=== Section Start ===
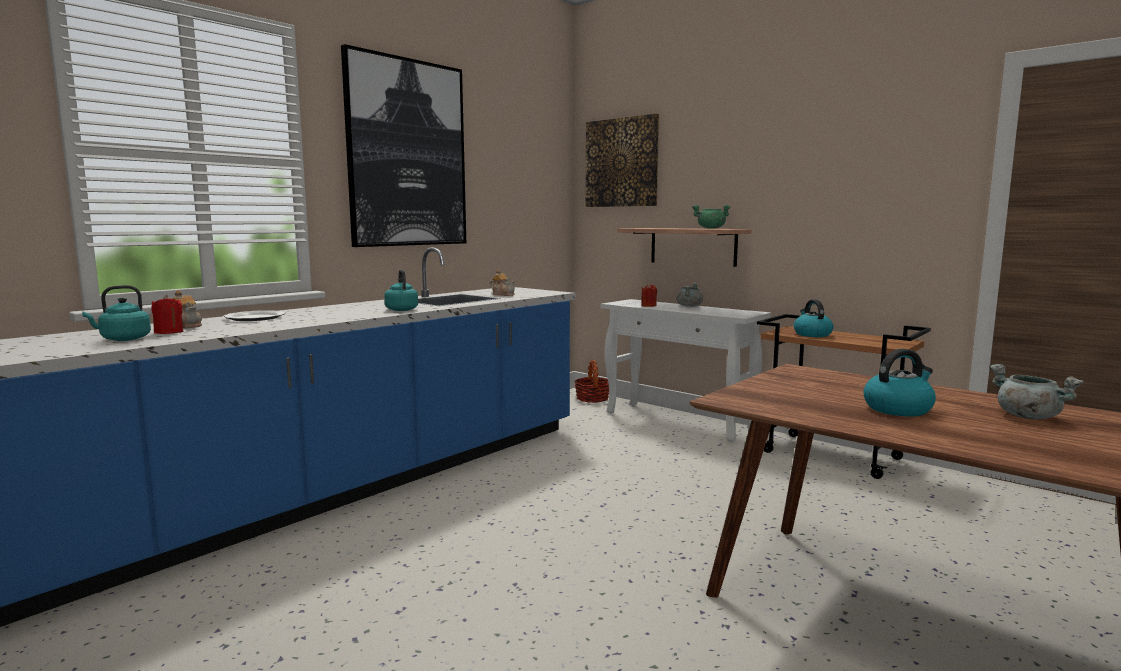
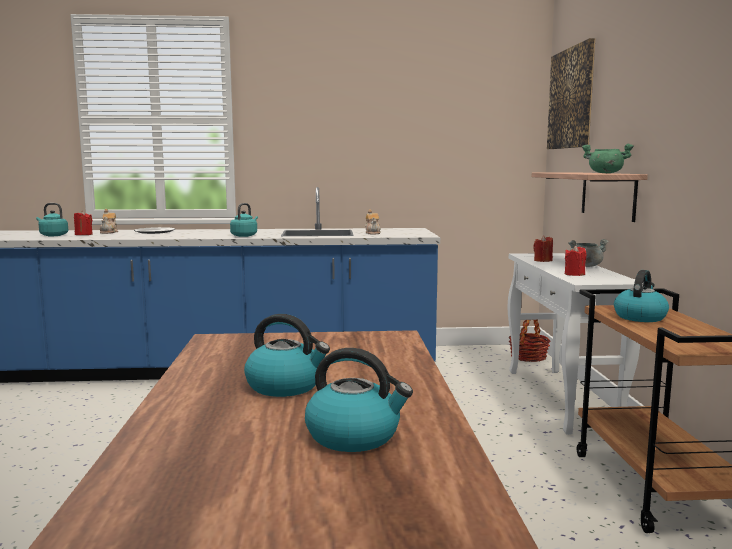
camera: 45 degrees right, 0 degrees up
(407, 154) = (328, 106): picture -> none
(711, 312) = (574, 274): none -> red candle
(1027, 417) = (354, 435): grey cooking pot -> kettle

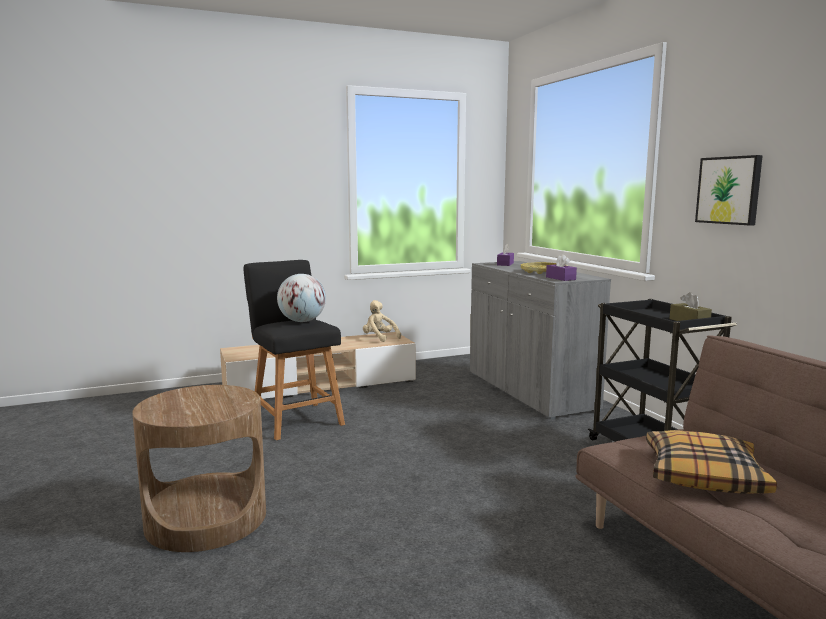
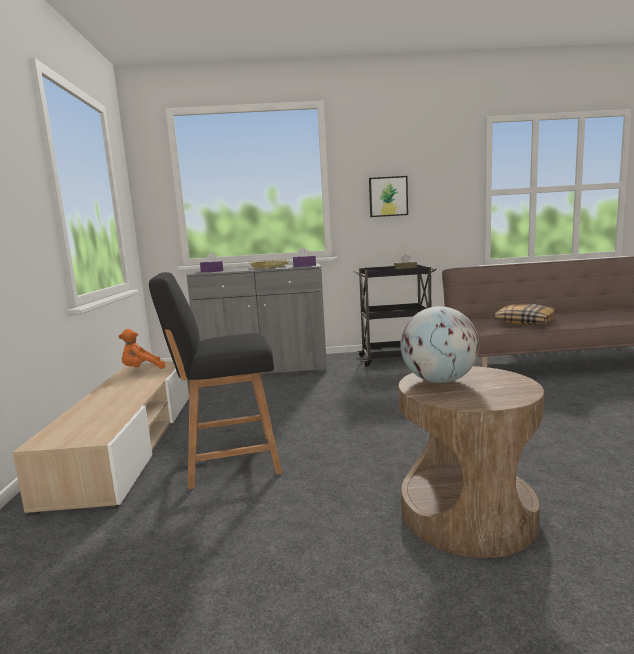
camera: 70 degrees left, 0 degrees up
(302, 321) = (230, 337): globe -> globe (439, 381)
(379, 338) = (141, 370): beige plush toy -> orange plush toy

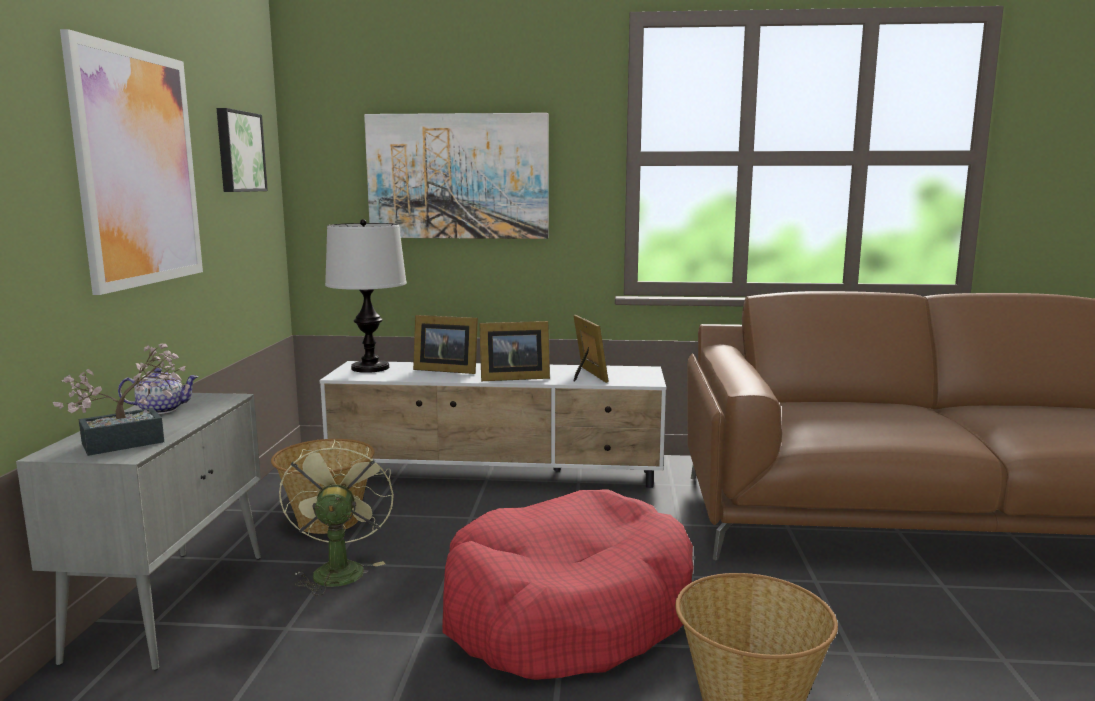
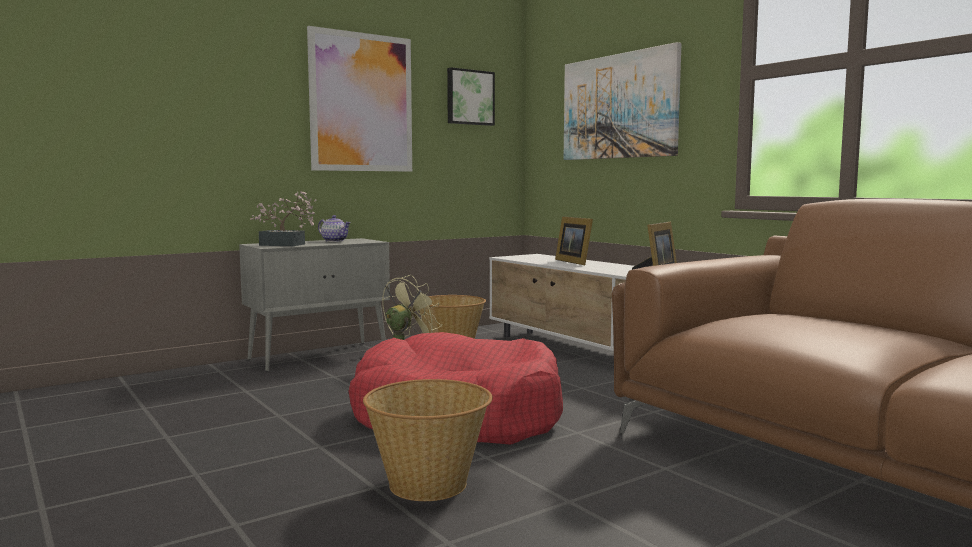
camera: 50 degrees right, 5 degrees down
(370, 368) = (535, 256): table lamp -> none
(512, 378) = (599, 269): picture frame -> none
=== Section End ===
> _Problem details_: Work out how many lines in the entries contain "right" and give that number alone.

> _Answer for the task_: 2